Given major international banks’ continued reluctance to engage with Iranian counterparts despite the nuclear deal, getting Iran off of the FATF blacklist is a key step in addressing this threat to the nuclear deal.
An Iranian flag flutters in front of the head office of the Export Development Bank of Iran (EDBI) in Tehran November 9, 2008. REUTERS/Morteza Nikoubazl (IRAN) - RTXAEWW

Among the myriad threats to the Joint Comprehensive Plan of Action, front and center is the inability of just about anyone to convince the world’s largest banks to facilitate transactions between Iran and foreign companies. The banks’ coyness toward Iran has caused increasingly loud grumbling in Tehran and a creeping sense of unease in Western capitals. Banks have reason to be wary, not least because of the very political issues of continued unilateral US sanctions and the uncertainty surrounding the upcoming US presidential elections.
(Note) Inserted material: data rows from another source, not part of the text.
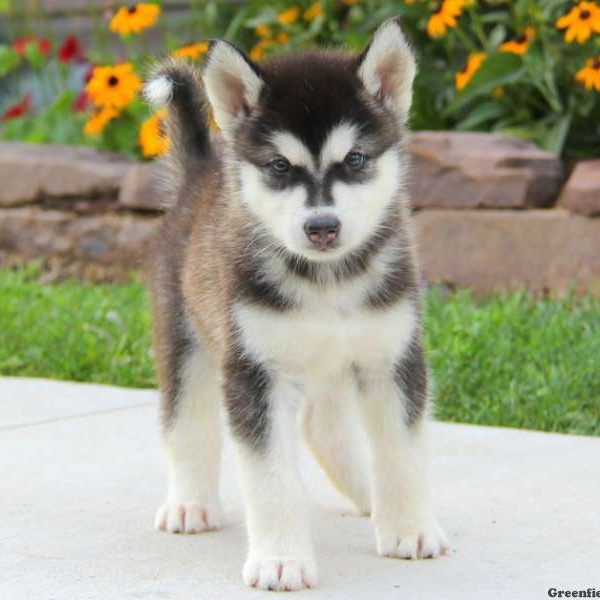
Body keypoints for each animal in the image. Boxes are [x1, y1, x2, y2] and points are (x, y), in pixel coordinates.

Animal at [144, 17, 446, 592]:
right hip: (186, 333)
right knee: (184, 422)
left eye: (355, 159)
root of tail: (201, 173)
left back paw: (368, 495)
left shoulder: (392, 358)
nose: (322, 227)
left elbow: (403, 452)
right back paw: (189, 503)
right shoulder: (255, 373)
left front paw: (409, 528)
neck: (328, 280)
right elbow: (271, 478)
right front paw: (281, 560)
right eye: (280, 166)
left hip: (330, 362)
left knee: (322, 427)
Yet, beyond the unpredictable and increasingly politicized issues surrounding the agreement, an opportunity for positive change lies in getting Iran removed from the very short list of countries deemed high risk and noncooperative by the international Financial Action Task Force (FATF). Iran was put on the blacklist because it was determined that the country lacked the means or the will — depending on who is asked — to combat money-laundering and terrorist financing. Taking major steps to get Iran off this list would ease some of the banks’ concerns, help facilitate the legal trade envisioned under the nuclear deal and aid in strengthening the global anti-money laundering (AML) regime — a decidedly nonpolitical and uncontroversial goal.